I’m not an avid supporter of the health care reform package signed into law last week. It’s just not socialism, and everybody should bring it back a little bit. That was my point. But now some readers got all hot and bothered, so you’ve forced me to make an argument.

Good job.

So let’s address these issues one at a time, today we will address the issue of the constitution and how some believe this is an unprecedented transgression on our civil liberties, yadda yadda. The argument being making people get health care violates their first amendment rights to live however they damn well please, basically.

And don’t get me wrong, I’m all for ensuring a minimum role of government in our society. Expanded government definitely infringes upon personal freedoms. The problem is that health care has an effect beyond the individual who chooses to not get insurance.

A person who gets sick is still entitled to medical care if they show up at a hospital and who pays for that? That’s right the taxpayer.It’s not all that different, in my opinion, then the creation of municipal-government run fire departments. The old policy was to have private fire departments that a homeowner could hire if they wanted to.

The problem was that some guys house catches on fire and he doesn’t have a private fire department so the fire spreads until it hits a house who employs a fire department. So people got together and established a town fire department that everyone paid for through this thing called taxes for the mutual benefit for the group. The fire department is absolutely a form of government mandated socialism in this country, probably in most countries.

Now I’m not saying these are parallel situation, fire and health care. But they are similar in there social impact. My health is at risk when a co-worker, or a fellow student, has the swine flu that goes untreated because he/she doesn’t have health insurance.

But I’m getting off topic.  The ability of the Congress to regulate commerce, a well established right of the legislature, is as old as the founders…in fact John Adams is the first President to mandate health care coverage by private industry. Not President Obama.

In 1798 Congress passed, and John Adams signed, An Act for the Relief of Sick and Disabled Seaman, (I’ll pause for laughter).  This legislation required privately employed sailors to purchase health care insurance.  Well doesn’t that sounds familiar.

More over the Seaman health bill (pausing again for laughter), created a kind of hospital system for disabled or sick sailors. To pay for this new governmental service America’s first payroll tax was enacted, requiring 20 cents from each sailors pay to be deducted for potential hospital care. Failure to pay this tax could be penalized with a fine.

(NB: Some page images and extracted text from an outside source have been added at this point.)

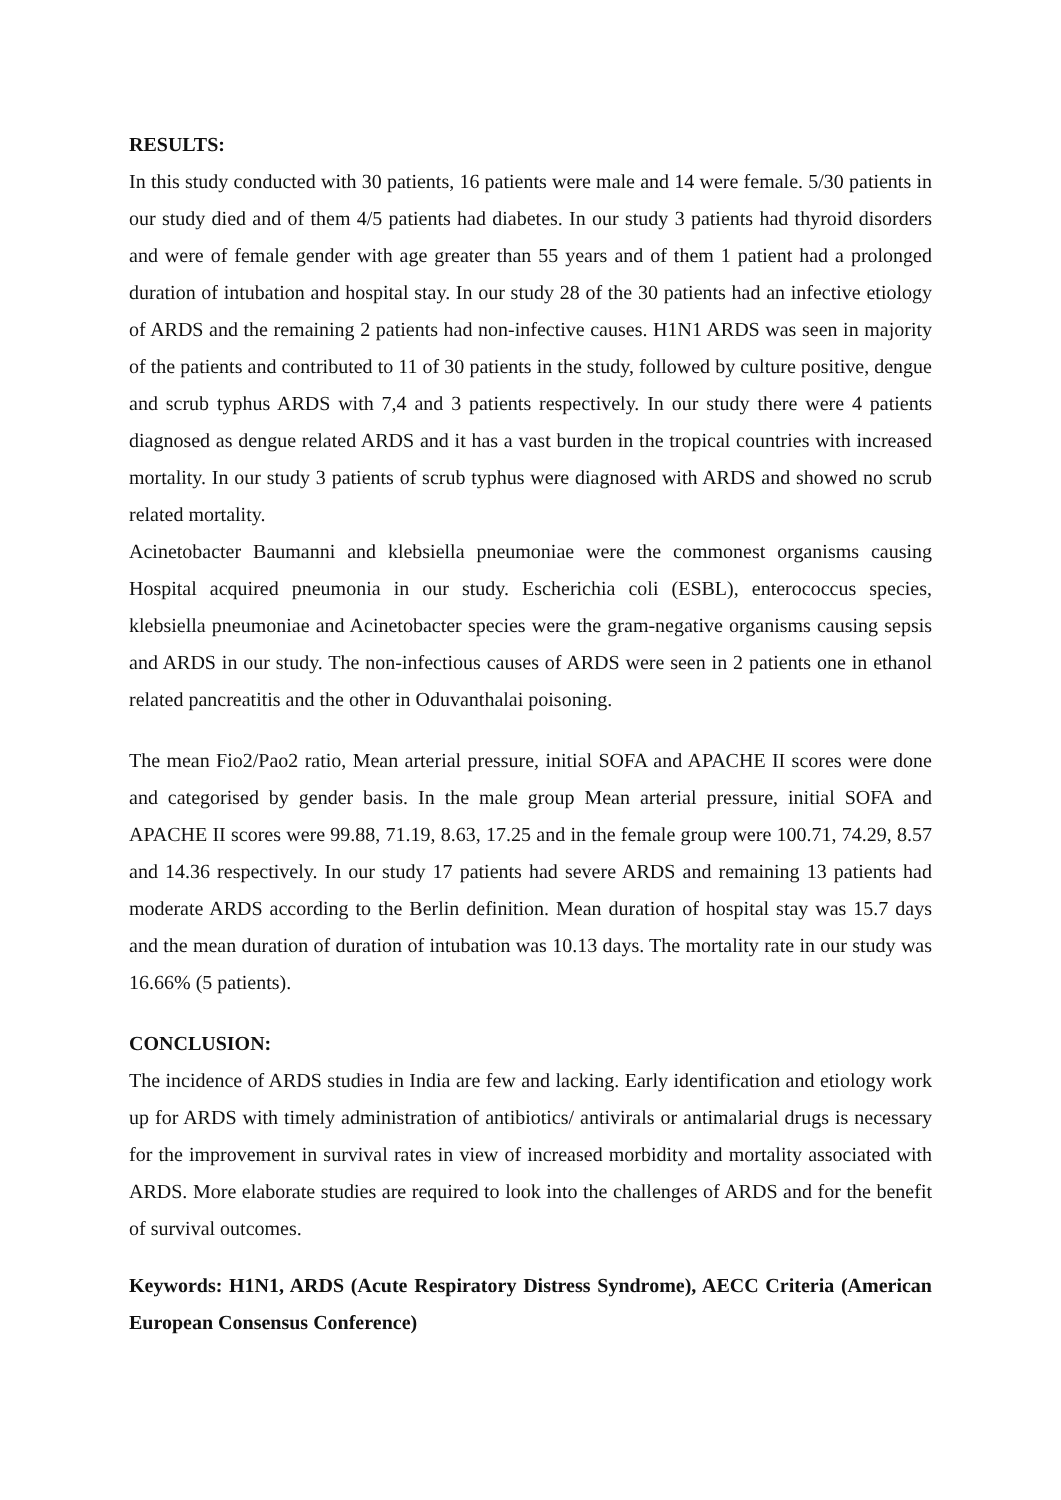RESULTS:
In this study conducted with 30 patients, 16 patients were male and 14 were female. 5/30 patients in our study died and of them 4/5 patients had diabetes. In our study 3 patients had thyroid disorders and were of female gender with age greater than 55 years and of them 1 patient had a prolonged duration of intubation and hospital stay. In our study 28 of the 30 patients had an infective etiology of ARDS and the remaining 2 patients had non-infective causes. H1N1 ARDS was seen in majority of the patients and contributed to 11 of 30 patients in the study, followed by culture positive, dengue and scrub typhus ARDS with 7,4 and 3 patients respectively. In our study there were 4 patients diagnosed as dengue related ARDS and it has a vast burden in the tropical countries with increased mortality. In our study 3 patients of scrub typhus were diagnosed with ARDS and showed no scrub related mortality.
Acinetobacter Baumanni and klebsiella pneumoniae were the commonest organisms causing Hospital acquired pneumonia in our study. Escherichia coli (ESBL), enterococcus species, klebsiella pneumoniae and Acinetobacter species were the gram-negative organisms causing sepsis and ARDS in our study. The non-infectious causes of ARDS were seen in 2 patients one in ethanol related pancreatitis and the other in Oduvanthalai poisoning.
The mean Fio2/Pao2 ratio, Mean arterial pressure, initial SOFA and APACHE II scores were done and categorised by gender basis. In the male group Mean arterial pressure, initial SOFA and APACHE II scores were 99.88, 71.19, 8.63, 17.25 and in the female group were 100.71, 74.29, 8.57 and 14.36 respectively. In our study 17 patients had severe ARDS and remaining 13 patients had moderate ARDS according to the Berlin definition. Mean duration of hospital stay was 15.7 days and the mean duration of duration of intubation was 10.13 days. The mortality rate in our study was 16.66% (5 patients).
CONCLUSION:
The incidence of ARDS studies in India are few and lacking. Early identification and etiology work up for ARDS with timely administration of antibiotics/ antivirals or antimalarial drugs is necessary for the improvement in survival rates in view of increased morbidity and mortality associated with ARDS. More elaborate studies are required to look into the challenges of ARDS and for the benefit of survival outcomes.
Keywords: H1N1, ARDS (Acute Respiratory Distress Syndrome), AECC Criteria (American European Consensus Conference)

That’s what we like to call precedent, bitches.

4 Responses to “John Adams Started Healthcare Reform”

  1. Chris March 29, 2010 at 5:11 pm #

    Note that that would be a similar risk pool because they are all in the same profession. The scenario is different but I can see what your claim is, that this set a so-called precedent for federal involvement in healthcare.

    Also, isnt Congress allowed to act in such a case because the duties of sailors fell under interstate commerce? many sailors were pressed into the navy and this was more a public health thing, than a healthcare issue due to diseases sailors were bringing back.

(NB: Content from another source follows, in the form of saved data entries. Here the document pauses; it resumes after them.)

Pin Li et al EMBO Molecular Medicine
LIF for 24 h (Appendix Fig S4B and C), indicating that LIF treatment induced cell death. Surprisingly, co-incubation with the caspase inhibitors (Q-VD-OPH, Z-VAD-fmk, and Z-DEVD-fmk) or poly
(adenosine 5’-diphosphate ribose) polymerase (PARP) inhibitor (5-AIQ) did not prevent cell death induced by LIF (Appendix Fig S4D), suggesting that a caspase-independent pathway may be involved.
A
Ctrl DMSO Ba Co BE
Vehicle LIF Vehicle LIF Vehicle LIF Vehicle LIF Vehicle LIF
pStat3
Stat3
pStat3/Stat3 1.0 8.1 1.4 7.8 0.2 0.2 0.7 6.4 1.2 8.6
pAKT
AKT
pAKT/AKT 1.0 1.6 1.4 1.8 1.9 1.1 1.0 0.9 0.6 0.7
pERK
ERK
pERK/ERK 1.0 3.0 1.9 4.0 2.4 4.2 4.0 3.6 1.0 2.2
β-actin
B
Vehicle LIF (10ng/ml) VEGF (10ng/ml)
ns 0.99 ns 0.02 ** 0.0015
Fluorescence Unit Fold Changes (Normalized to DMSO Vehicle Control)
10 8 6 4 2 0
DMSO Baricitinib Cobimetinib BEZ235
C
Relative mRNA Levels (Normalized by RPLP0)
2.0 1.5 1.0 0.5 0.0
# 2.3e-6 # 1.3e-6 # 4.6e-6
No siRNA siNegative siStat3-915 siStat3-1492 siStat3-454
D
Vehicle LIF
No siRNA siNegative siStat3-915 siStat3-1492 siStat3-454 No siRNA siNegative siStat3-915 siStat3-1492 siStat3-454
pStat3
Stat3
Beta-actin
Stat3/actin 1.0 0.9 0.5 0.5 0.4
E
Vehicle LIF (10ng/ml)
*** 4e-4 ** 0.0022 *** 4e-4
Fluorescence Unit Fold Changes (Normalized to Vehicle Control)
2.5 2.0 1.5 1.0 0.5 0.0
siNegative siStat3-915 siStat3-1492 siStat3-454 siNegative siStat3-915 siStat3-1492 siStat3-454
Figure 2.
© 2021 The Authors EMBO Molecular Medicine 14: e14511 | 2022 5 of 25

    However, just because something hasnt been deemed unconstitutional yet doesnt mean it isnt. John Adams signed the Alien and Sedition Acts. If these ever had a Supreme Court hearing it is guaranteed they would be Unconstitutional, they expired before they could be taken up.

    Also historically speaking, the Supreme Court hadnt really gained its legs so to speak in 1798. Marbury v. Madison wasnt until 1803 and in my opinion when review of power became established.

    Its a little deceptive to say Adams would have been for this bill, however Jason must be shooting steam from his ears.

  2. Dave March 30, 2010 at 1:28 pm #

    The question is not whether John Adams would have supported this bill, he probably wouldn’t. The question is, “does the Federal government have the right to mandate a citizen to purchase a private good?” And Mr. Flynn, a.k.a. Pale Thunder has shown that there is precedent for Federal authority to be used in this way, when it deems that the social benefits outweigh the negatives of restriction of freedom and liberty.

  3. Chris March 30, 2010 at 2:34 pm #

    Im saying this is a very weak precedent that was used prior to any judical examples of what actually is a precedent!

    • David March 30, 2010 at 10:10 pm #

      Create your Whig party already Christopher!